Temperature dependence of the direct interband transitions of a Ge/SiGe multiple-quantum-well structure with Ge-rich barriers

Temperature-dependent piezoreflectance (PzR) measurements were used to study the direct-gap–related optical transitions in a strain-compensated Ge/SiGe multiple-quantum-well (MQW) structure with Ge-rich SiGe barriers in the temperature range between 20 and 375 K. The PzR spectra revealed a wide range of possible optical transitions in the MQW structure. Detailed line-shape fits to the PzR spectra and comparison to a theoretical calculation based on the envelope-function approximation led to the identification of various interband transitions. In addition, the parameters that describe the temperature dependence of the excitonic transition energies [E(T)] and broadening parameters [Γ(T)] were evaluated and compared to those of the polar systems. In agreement with polar materials, [E(T)] values of the MQW structure were found to be similar to the constituent bulk well material. On the other hand, no significant dimensionality dependence of [Γ(T)] was observed, in contrast to polar systems.

Figure 1

Schematic diagram of the Ge/Si${}_{0.15}$Ge${}_{0.85}$ MQW structure deposited on virtual substrate.

Figure 2

The experimental PzR spectra (dashed curves) at (a) 300 and (b) 20 K of the Ge/Si${}_{0.15}$Ge${}_{0.85}$ MQW structure. The solid curves are the least-squares fits to Eq. (1). The arrows indicate all the transition energies resulting from the fits. Error bars are indicated.

Figure 3

The lineup of various relevant bands at the Γ point in a strain-compensated structure of a Ge well between Si${}_{0.15}$Ge${}_{0.85}$ barriers on a Si${}_{0.10}$Ge${}_{0.90}$ strain-relaxed virtual substrate.

Figure 4

The dashed curves are the experimental PzR spectra at various temperatures in the region of interband transitions of a Ge/Si${}_{0.15}$Ge${}_{0.85}$ MQW structure.

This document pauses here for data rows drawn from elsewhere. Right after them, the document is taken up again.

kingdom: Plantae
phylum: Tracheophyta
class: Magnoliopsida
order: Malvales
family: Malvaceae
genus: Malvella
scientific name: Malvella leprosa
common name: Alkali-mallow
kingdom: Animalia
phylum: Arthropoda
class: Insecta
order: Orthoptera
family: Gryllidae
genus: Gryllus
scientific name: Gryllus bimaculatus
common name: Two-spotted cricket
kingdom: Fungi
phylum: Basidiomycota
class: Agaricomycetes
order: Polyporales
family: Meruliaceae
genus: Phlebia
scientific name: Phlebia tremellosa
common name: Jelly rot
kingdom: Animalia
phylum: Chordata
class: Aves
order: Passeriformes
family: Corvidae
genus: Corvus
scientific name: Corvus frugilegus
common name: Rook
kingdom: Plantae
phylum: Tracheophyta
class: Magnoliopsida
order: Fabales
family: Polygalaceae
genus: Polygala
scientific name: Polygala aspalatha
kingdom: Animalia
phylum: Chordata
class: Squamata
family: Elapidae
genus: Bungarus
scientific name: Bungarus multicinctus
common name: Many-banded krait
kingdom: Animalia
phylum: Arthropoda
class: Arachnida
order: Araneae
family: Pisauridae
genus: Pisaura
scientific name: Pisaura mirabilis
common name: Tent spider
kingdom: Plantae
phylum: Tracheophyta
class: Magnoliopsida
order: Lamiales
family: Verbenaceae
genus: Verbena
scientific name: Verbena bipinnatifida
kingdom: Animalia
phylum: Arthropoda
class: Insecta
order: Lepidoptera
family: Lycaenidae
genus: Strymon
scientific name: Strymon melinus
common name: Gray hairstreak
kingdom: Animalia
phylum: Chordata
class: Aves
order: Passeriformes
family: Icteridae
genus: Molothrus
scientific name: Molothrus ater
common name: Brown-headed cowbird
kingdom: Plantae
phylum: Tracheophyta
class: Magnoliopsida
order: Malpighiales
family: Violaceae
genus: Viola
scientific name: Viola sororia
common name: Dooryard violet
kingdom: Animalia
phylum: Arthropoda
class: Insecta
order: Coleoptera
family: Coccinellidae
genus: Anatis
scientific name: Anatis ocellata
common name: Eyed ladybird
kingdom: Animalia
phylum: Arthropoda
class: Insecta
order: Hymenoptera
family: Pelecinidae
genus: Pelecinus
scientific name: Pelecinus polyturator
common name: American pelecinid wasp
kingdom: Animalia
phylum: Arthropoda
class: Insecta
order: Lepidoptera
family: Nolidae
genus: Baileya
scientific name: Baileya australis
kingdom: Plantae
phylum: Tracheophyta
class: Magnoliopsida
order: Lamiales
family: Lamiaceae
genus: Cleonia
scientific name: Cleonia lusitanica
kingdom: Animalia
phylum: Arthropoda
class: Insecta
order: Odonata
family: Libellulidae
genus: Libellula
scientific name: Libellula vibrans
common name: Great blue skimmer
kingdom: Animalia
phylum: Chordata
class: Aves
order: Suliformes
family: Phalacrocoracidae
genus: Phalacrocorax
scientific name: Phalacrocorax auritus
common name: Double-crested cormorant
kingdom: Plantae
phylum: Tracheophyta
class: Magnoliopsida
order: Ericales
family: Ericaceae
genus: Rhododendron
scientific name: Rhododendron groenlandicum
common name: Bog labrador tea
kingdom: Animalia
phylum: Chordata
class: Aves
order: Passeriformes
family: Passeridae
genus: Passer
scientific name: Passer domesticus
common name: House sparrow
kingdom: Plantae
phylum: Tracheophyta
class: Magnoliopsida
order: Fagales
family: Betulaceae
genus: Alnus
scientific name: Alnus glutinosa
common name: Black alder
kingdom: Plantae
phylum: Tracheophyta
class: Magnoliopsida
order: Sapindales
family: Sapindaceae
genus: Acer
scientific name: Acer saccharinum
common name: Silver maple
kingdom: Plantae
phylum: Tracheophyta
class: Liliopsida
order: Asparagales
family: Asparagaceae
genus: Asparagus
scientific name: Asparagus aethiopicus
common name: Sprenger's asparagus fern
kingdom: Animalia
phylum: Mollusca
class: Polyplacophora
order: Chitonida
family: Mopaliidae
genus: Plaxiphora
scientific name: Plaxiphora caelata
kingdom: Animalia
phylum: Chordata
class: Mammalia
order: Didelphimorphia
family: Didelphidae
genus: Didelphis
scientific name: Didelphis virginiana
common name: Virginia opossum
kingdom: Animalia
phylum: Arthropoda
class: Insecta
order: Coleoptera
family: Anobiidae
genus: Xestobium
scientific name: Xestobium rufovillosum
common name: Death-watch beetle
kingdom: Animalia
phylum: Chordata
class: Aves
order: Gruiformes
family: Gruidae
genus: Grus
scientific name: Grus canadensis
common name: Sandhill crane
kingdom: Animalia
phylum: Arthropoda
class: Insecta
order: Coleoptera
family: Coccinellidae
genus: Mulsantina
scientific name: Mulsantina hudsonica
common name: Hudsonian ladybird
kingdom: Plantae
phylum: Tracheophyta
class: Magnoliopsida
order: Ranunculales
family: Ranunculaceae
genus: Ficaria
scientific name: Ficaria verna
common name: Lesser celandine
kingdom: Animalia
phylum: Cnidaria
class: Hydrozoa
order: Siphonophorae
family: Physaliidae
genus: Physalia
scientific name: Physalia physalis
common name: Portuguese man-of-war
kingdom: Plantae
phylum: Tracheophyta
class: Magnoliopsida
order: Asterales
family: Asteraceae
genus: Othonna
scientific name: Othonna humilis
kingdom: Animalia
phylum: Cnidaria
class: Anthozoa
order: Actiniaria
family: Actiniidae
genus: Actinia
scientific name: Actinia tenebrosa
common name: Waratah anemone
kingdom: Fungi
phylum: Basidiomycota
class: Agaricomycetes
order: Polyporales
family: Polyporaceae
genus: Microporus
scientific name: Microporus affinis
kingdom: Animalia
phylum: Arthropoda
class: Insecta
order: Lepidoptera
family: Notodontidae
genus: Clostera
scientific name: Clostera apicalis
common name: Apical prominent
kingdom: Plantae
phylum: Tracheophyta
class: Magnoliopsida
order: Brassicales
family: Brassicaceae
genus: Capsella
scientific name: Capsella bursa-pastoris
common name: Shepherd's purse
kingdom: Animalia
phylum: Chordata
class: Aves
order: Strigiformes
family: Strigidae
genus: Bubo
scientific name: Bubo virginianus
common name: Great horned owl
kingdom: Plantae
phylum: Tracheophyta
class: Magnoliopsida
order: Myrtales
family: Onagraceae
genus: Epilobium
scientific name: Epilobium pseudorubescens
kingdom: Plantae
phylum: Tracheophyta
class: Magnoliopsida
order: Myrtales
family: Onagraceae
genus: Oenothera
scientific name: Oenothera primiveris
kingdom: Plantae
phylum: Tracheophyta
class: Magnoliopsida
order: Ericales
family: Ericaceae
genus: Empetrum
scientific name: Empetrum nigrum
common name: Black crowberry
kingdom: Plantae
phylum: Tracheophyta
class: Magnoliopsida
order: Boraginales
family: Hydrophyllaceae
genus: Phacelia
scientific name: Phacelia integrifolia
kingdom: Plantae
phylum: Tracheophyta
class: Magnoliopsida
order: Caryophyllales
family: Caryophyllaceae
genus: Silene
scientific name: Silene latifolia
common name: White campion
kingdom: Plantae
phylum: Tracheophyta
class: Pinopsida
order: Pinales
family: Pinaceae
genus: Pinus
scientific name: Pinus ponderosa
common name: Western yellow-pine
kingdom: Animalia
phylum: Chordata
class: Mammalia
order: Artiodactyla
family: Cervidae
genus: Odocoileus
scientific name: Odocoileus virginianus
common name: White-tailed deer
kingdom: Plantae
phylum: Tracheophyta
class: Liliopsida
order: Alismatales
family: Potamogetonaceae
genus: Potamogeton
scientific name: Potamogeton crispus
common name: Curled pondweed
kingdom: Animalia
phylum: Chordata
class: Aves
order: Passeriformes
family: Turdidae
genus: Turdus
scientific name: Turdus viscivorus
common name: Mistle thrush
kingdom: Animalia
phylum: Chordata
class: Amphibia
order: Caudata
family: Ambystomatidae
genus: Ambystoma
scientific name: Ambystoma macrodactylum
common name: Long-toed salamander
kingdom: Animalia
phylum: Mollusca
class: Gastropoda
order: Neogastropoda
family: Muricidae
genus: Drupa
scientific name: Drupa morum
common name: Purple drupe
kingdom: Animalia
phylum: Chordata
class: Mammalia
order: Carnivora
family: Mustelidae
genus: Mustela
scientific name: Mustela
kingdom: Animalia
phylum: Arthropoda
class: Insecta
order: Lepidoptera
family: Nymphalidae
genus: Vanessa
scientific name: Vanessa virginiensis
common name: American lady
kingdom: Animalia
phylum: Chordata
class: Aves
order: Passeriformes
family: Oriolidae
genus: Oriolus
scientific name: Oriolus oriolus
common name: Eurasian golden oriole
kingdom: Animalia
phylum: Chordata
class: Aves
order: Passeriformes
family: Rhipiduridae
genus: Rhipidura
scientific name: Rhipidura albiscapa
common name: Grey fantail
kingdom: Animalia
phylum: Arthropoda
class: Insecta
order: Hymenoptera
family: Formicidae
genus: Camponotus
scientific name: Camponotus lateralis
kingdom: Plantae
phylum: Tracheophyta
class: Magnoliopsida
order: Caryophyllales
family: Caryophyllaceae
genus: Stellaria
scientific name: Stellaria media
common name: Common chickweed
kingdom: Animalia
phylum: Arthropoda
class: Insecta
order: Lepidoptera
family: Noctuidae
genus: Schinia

The solid curves are least-squares fits to Eq. (1), yielding the energies indicated by arrows. For clarity, the zero of energy is the energy of the 11 H transition at each temperature. Error bars are indicated.

Figure 5

Temperature dependence of various interband excitonic transition energies for a Ge/Si${}_{0.15}$Ge${}_{0.85}$ MQW structure. The dashed lines and solid lines are the least-squares fits to Eqs. (2) and (3), respectively. Representative error bars are indicated.

Figure 6

Temperature-dependent broadening parameters Γ(T) of 11H (closed circles) and 11L (closed squares) features for a Ge/Si${}_{0.15}$Ge${}_{0.85}$ MQW structure. The solid lines are the least-squares fits to Eq. (4) with the dominant longitudinal acoustic phonons energy E${}_{\mathrm{LA}}$ $=$ 28 meV. Error bars are indicated.